Question

The value (s) of m does the system of equations $3x+my=m$ and $2x-5y=20$ has a solution satisfying the conditions $x>0,y>0$
(a) $m\in \left( 0,\infty \right)$
(b) $m\in \left( -\infty ,\dfrac{-15}{2} \right)\cup \left( 30,\infty \right)$
(c) $m\in \left( \dfrac{15}{2},\infty \right)$
(d) None of these

Answer 1

Hint: Solve the given linear equations using elimination method and then apply the condition that $x>0$ and $y>0$ on the calculated solutions to find the values of m that satisfy the given linear equations.

Complete step-by-step answer:
We have the system of linear equations $3x+my=m$ and $2x-5y=20$. We have to find the values of m which satisfy the system of equations for $x>0$ and $y>0$.
We will solve the linear equations by elimination method and then apply the conditions $x>0$ and $y>0$.
To solve the given equations, multiply the equation $3x+my=m$ by 5 and $2x-5y=20$ by m and add the two equations.
Thus, we have $\left( 15x+5my \right)+\left( 2mx-5my \right)=5m+20m$.
Simplifying the above equation, we have $x\left( 15+2m \right)=25m$.
Rearranging the terms, we have $x=\dfrac{25m}{15+2m}$.
Substituting the above value in equation $2x-5y=20$, we have $2\left( \dfrac{25m}{15+2m} \right)-5y=20$.
Simplifying the above equation, we have $\dfrac{50m}{15+2m}-20=5y$.
Rearranging the terms, we have $5y=\dfrac{50m-300-40m}{15+2m}$.
Thus, we have $5y=\dfrac{10m-300}{15+2m}\Rightarrow y=\dfrac{2m-60}{15+2m}$.
Now, we know that $x>0,y>0$.
Thus, we have $x=\dfrac{25m}{15+2m}>0,y=\dfrac{2m-60}{15+2m}>0$.
Firstly we observe that $15+2m\ne 0$. Thus, we have $m\ne \dfrac{-15}{2}$.
As $\dfrac{25m}{15+2m}>0$, we have $25m>0,15+2m>0$ or $25m<0,15+2m<0$.
Thus, we have $\left( m>0 \right)\cap \left( m>\dfrac{-15}{2} \right)$ or $\left( m<0 \right)\cap \left( m<\dfrac{-15}{2} \right)$.
So, we have $m>0$ or $m<\dfrac{-15}{2}$.
Similarly, as $\dfrac{2m-60}{15+2m}>0$, we have $2m-60>0,15+2m>0$ or $2m-60<0,15+2m<0$.
Thus, we have $\left( m>30 \right)\cap \left( m>\dfrac{-15}{2} \right)$ or $\left( m<30 \right)\cap \left( m<\dfrac{-15}{2} \right)$.
So, we have $m>30$ or $m<\dfrac{-15}{2}$.
So, the possible values of m are $\left( m>0 \right)\cap \left( m>30 \right)$ or $\left( m<\dfrac{-15}{2} \right)\cap \left( m<\dfrac{-15}{2} \right)$.
Thus, we have $m>30$ or $m<\dfrac{-15}{2}$.
Hence, the values of m which satisfy the given system of linear equations are $m\in \left( -\infty ,\dfrac{-15}{2} \right)\cup \left( 30,\infty \right)$, which is option (b).
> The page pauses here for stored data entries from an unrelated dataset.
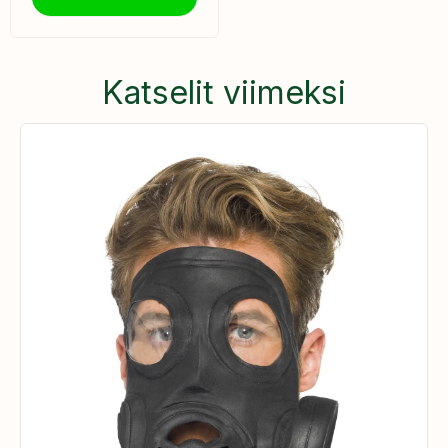
Katselit viimeksi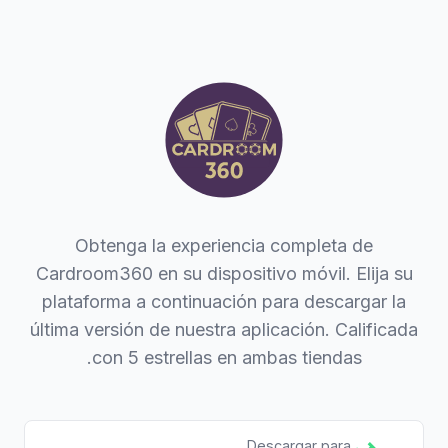
Obtenga la experiencia completa de
Cardroom360 en su dispositivo móvil. Elija su
plataforma a continuación para descargar la
última versión de nuestra aplicación. Calificada
con 5 estrellas en ambas tiendas.
Descargar para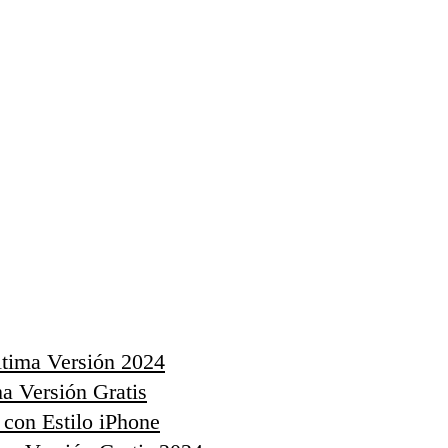
tima Versión 2024
a Versión Gratis
on Estilo iPhone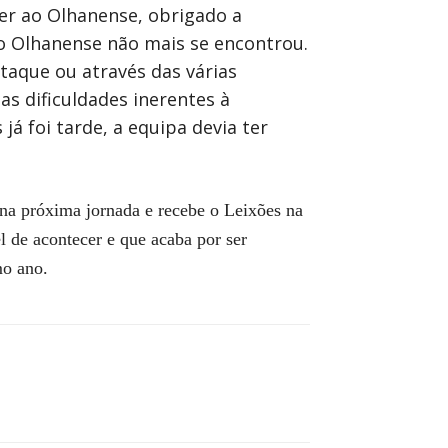
cer ao Olhanense, obrigado a
 o Olhanense não mais se encontrou.
ataque ou através das várias
as dificuldades inerentes à
á foi tarde, a equipa devia ter
 na próxima jornada e recebe o Leixões na
l de acontecer e que acaba por ser
mo ano.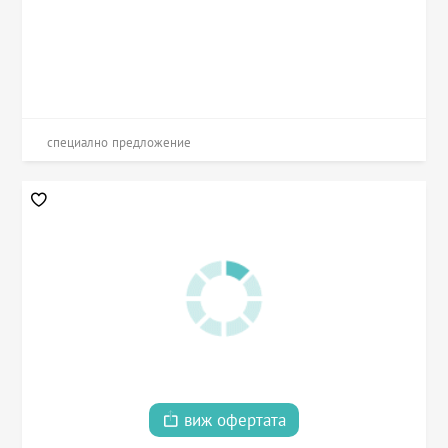
специално предложение
виж офертата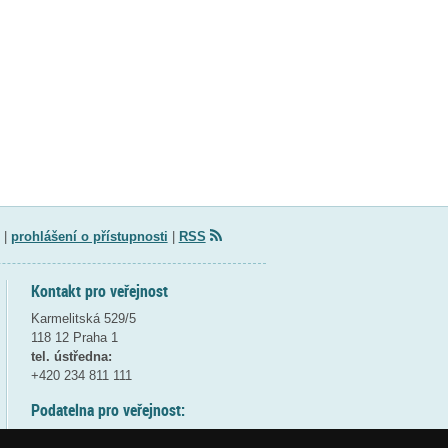
|
prohlášení o přístupnosti
|
RSS
Kontakt pro veřejnost
Karmelitská 529/5
118 12 Praha 1
tel. ústředna:
+420 234 811 111
Podatelna pro veřejnost:
pondělí a středa - 7:30-17:00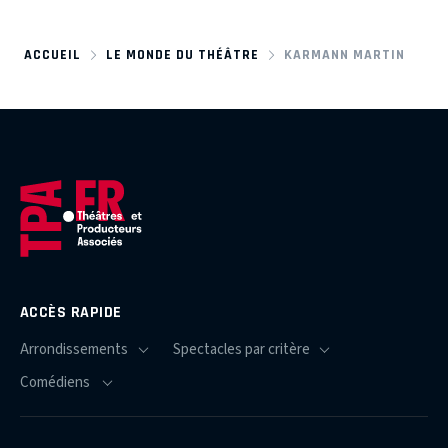
ACCUEIL
LE MONDE DU THÉÂTRE
KARMANN MARTIN
ACCÈS RAPIDE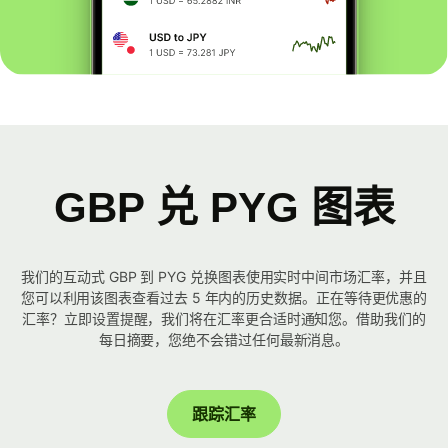
GBP 兑 PYG 图表
我们的互动式 GBP 到 PYG 兑换图表使用实时中间市场汇率，并且
您可以利用该图表查看过去 5 年内的历史数据。正在等待更优惠的
汇率？立即设置提醒，我们将在汇率更合适时通知您。借助我们的
每日摘要，您绝不会错过任何最新消息。
跟踪汇率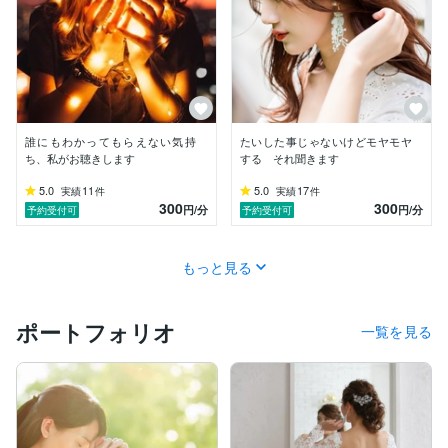
相談して下さる皆さんの苦しい気持ちが手に取る様にわ
かって、

私なら寄り添える、

そう感じているからだと思います。

５３歳で新しい職業に船出した私ですが、不安はありま
せん。

誰にもわかってもらえない気持
たいした事じゃないけどモヤモヤ
皆さんのお力になれるココナラという場を与えて頂き、

ち、私がお聴きします
する それ聞きます
今、水を得た魚の様です。

どうぞお気軽にお電話下さい。
5.0
11
5.0
17
実績
件
実績
件
300
300
円
/分
円
/分
予約受付可
予約受付可
もっと見る
ポートフォリオ
一覧を見る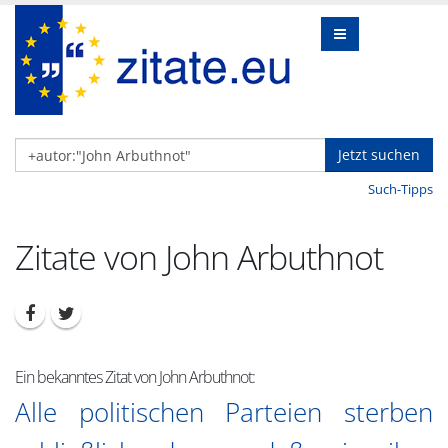
Jetzt suchen
Such-Tipps
Zitate von John Arbuthnot
Ein bekanntes Zitat von John Arbuthnot:
Alle politischen Parteien sterben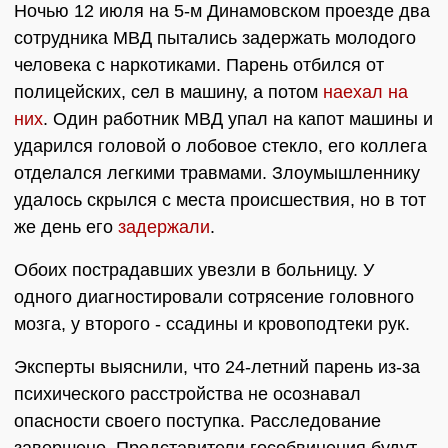
Ночью 12 июля на 5-м Динамовском проезде два
сотрудника МВД пытались задержать молодого
человека с наркотиками. Парень отбился от
полицейских, сел в машину, а потом
наехал на
них
. Один работник МВД упал на капот машины и
ударился головой о лобовое стекло, его коллега
отделался легкими травмами. Злоумышленнику
удалось скрылся с места происшествия, но в тот
же день его
задержали
.
Обоих пострадавших увезли в больницу. У
одного диагностировали сотрясение головного
мозга, у второго - ссадины и кровоподтеки рук.
Эксперты выяснили, что 24-летний парень из-за
психического расстройства не осознавал
опасности своего поступка. Расследование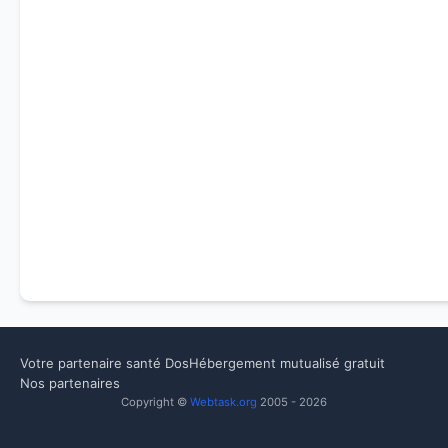
Votre partenaire santé Dos
Hébergement mutualisé gratuit
Nos partenaires
Copyright ©
Webtask.org
2005 - 2026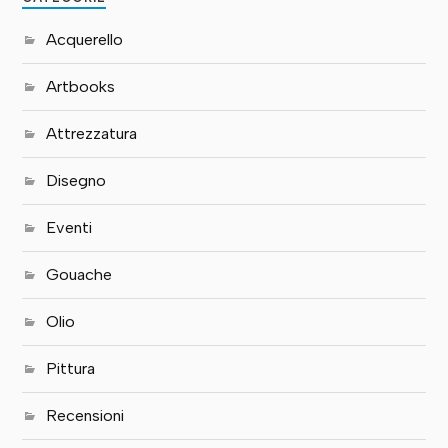
Acquerello
Artbooks
Attrezzatura
Disegno
Eventi
Gouache
Olio
Pittura
Recensioni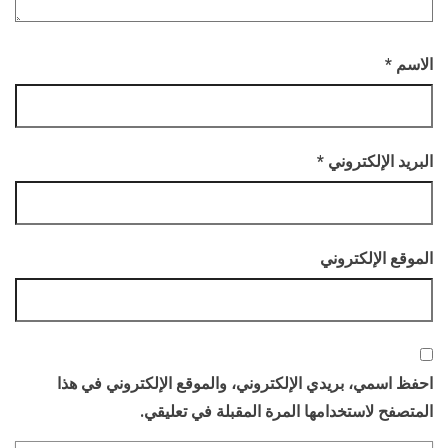
الاسم
*
البريد الإلكتروني
*
الموقع الإلكتروني
احفظ اسمي، بريدي الإلكتروني، والموقع الإلكتروني في هذا
المتصفح لاستخدامها المرة المقبلة في تعليقي.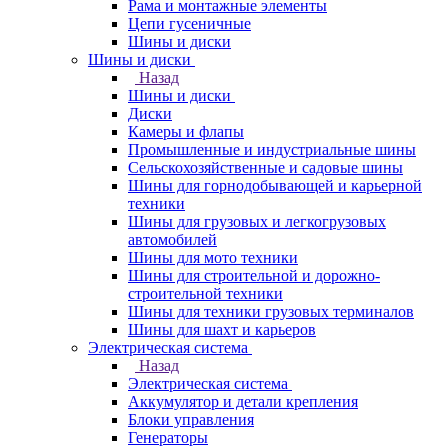
Рама и монтажные элементы
Цепи гусеничные
Шины и диски
Шины и диски
Назад
Шины и диски
Диски
Камеры и флапы
Промышленные и индустриальные шины
Сельскохозяйственные и садовые шины
Шины для горнодобывающей и карьерной
техники
Шины для грузовых и легкогрузовых
автомобилей
Шины для мото техники
Шины для строительной и дорожно-
строительной техники
Шины для техники грузовых терминалов
Шины для шахт и карьеров
Электрическая система
Назад
Электрическая система
Аккумулятор и детали крепления
Блоки управления
Генераторы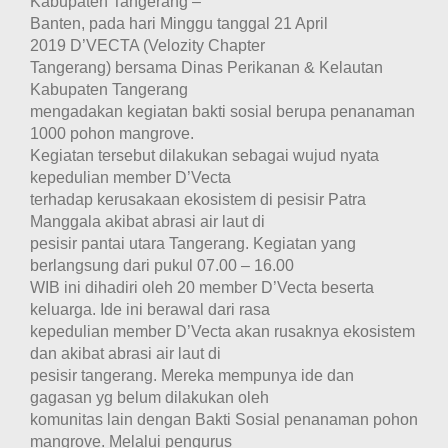
Kabupaten Tangerang –
Banten, pada hari Minggu tanggal 21 April
2019 D’VECTA (Velozity Chapter
Tangerang) bersama Dinas Perikanan & Kelautan
Kabupaten Tangerang
mengadakan kegiatan bakti sosial berupa penanaman
1000 pohon mangrove.
Kegiatan tersebut dilakukan sebagai wujud nyata
kepedulian member D’Vecta
terhadap kerusakaan ekosistem di pesisir Patra
Manggala akibat abrasi air laut di
pesisir pantai utara Tangerang. Kegiatan yang
berlangsung dari pukul 07.00 – 16.00
WIB ini dihadiri oleh 20 member D’Vecta beserta
keluarga. Ide ini berawal dari rasa
kepedulian member D’Vecta akan rusaknya ekosistem
dan akibat abrasi air laut di
pesisir tangerang. Mereka mempunya ide dan
gagasan yg belum dilakukan oleh
komunitas lain dengan Bakti Sosial penanaman pohon
mangrove. Melalui pengurus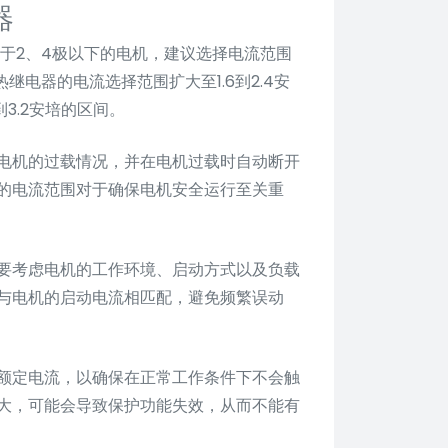
器
间。对于2、4极以下的电机，建议选择电流范围
热继电器的电流选择范围扩大至1.6到2.4安
3.2安培的区间。
电机的过载情况，并在电机过载时自动断开
的电流范围对于确保电机安全运行至关重
要考虑电机的工作环境、启动方式以及负载
与电机的启动电流相匹配，避免频繁误动
额定电流，以确保在正常工作条件下不会触
大，可能会导致保护功能失效，从而不能有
Note: We can check if the calculated values of m satisfy the given system of linear equations or not by substituting the value of m in the system of equations. It’s necessary to use the fact that $x>0,y>0$; otherwise, we won’t be able to solve this question.